I am fairly new to working with pandas. I have a dataframe with individual entries like this:
dfImport:
id | date_created | date_closed |
---|---|---|
0 | 01-07-2020 | |
1 | 02-09-2020 | 10-09-2020 |
2 | 07-03-2019 | 02-09-2020 |
I would like to filter it in a way, that I get the total number of created and closed objects (count id's) grouped by Year and Quarter and Month like this:
dfInOut:
Year | Qrt | month | number_created | number_closed |
---|---|---|---|---|
2019 | 1 | March | 1 | 0 |
2020 | 3 | July | 1 | 0 |
September | 1 | 2 |
I guess I'd have to use some combination of crosstab or group_by, but I tried out alot of ideas and already did research on the problem, but I can't seem to figure out a way.
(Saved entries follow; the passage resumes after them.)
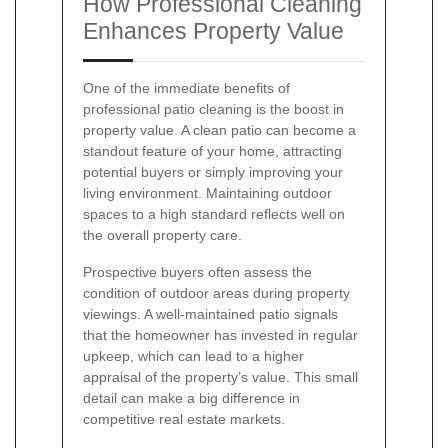
How Professional Cleaning
Enhances Property Value
One of the immediate benefits of
professional patio cleaning is the boost in
property value. A clean patio can become a
standout feature of your home, attracting
potential buyers or simply improving your
living environment. Maintaining outdoor
spaces to a high standard reflects well on
the overall property care.
Prospective buyers often assess the
condition of outdoor areas during property
viewings. A well-maintained patio signals
that the homeowner has invested in regular
upkeep, which can lead to a higher
appraisal of the property’s value. This small
detail can make a big difference in
competitive real estate markets.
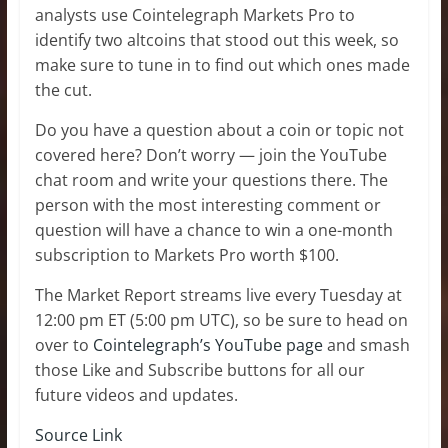
analysts use Cointelegraph Markets Pro to
identify two altcoins that stood out this week, so
make sure to tune in to find out which ones made
the cut.
Do you have a question about a coin or topic not
covered here? Don’t worry — join the YouTube
chat room and write your questions there. The
person with the most interesting comment or
question will have a chance to win a one-month
subscription to Markets Pro worth $100.
The Market Report streams live every Tuesday at
12:00 pm ET (5:00 pm UTC), so be sure to head on
over to
Cointelegraph’s YouTube page
and smash
those Like and Subscribe buttons for all our
future videos and updates.
Source Link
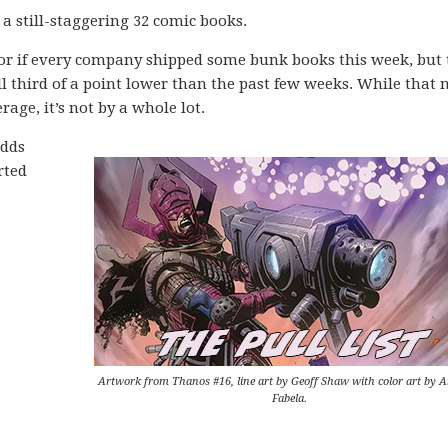
 a still-staggering 32 comic books.
 or if every company shipped some bunk books this week, but 
ll third of a point lower than the past few weeks. While that
rage, it’s not by a whole lot.
adds
rted
Artwork from Thanos #16, line art by Geoff Shaw with color art by 
Fabela.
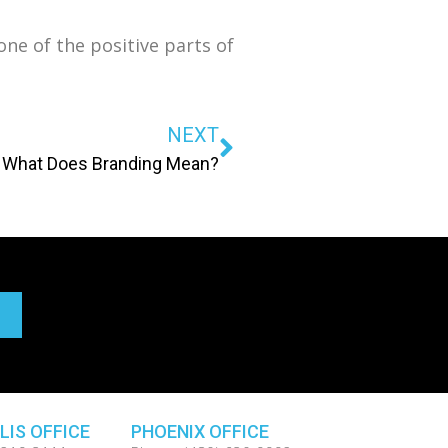
ne of the positive parts of
NEXT
What Does Branding Mean?
LIS OFFICE
PHOENIX OFFICE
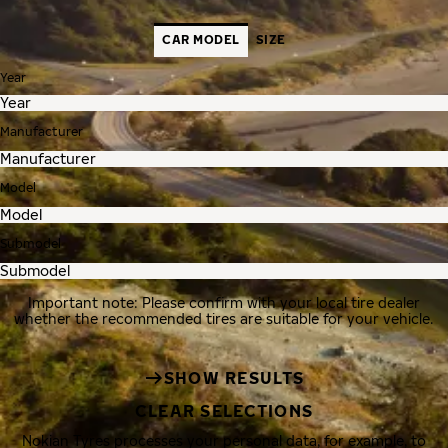
CAR MODEL
SIZE
Year
Manufacturer
Model
Submodel
Important note: Please confirm with your local tire dealer
whether the recommended tires are suitable for your vehicle.
SHOW RESULTS
CLEAR SELECTIONS
Nokian Tyres processes your personal data, for example, to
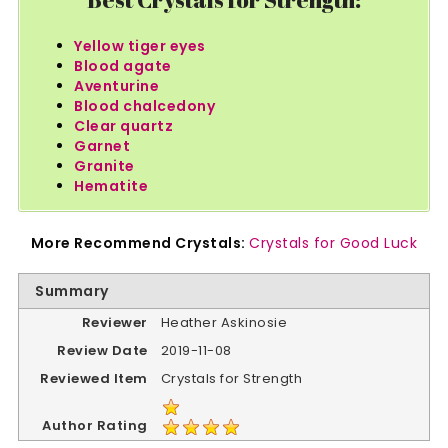
Yellow tiger eyes
Blood agate
Aventurine
Blood chalcedony
Clear quartz
Garnet
Granite
Hematite
More Recommend Crystals:
Crystals for Good Luck
Summary
Reviewer
Heather Askinosie
Review Date
2019-11-08
Reviewed Item
Crystals for Strength
Author Rating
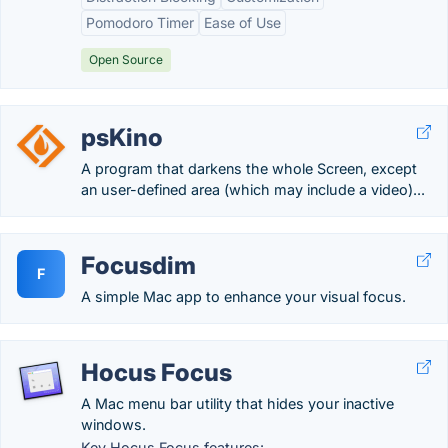
Pomodoro Timer
Ease of Use
Open Source
psKino
A program that darkens the whole Screen, except
an user-defined area (which may include a video)...
Focusdim
F
A simple Mac app to enhance your visual focus.
Hocus Focus
A Mac menu bar utility that hides your inactive
windows.
Key Hocus Focus features:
I guess it's an issue of understanding. Thanks in advance!
CodePudding user response:
Use DataFrame.melt
with crosstab
:
df['date_created'] = pd.to_datetime(df['date_created'], dayfirst=True)
df['date_closed'] = pd.to_datetime(df['date_closed'], dayfirst=True)
df1 = df.melt(value_vars=['date_created','date_closed']).dropna()
df = (pd.crosstab([df1['value'].dt.year.rename('Year'),
df1['value'].dt.quarter.rename('Qrt'),
df1['value'].dt.month.rename('Month')], df1['variable'])
[['date_created','date_closed']])
print (df)
variable date_created date_closed
Year Qrt Month
2019 1 3 1 0
2020 3 7 1 0
9 1 2
df = df.rename_axis(None, axis=1).reset_index()
print (df)
Year Qrt Month date_created date_closed
0 2019 1 3 1 0
1 2020 3 7 1 0
2 2020 3 9 1 2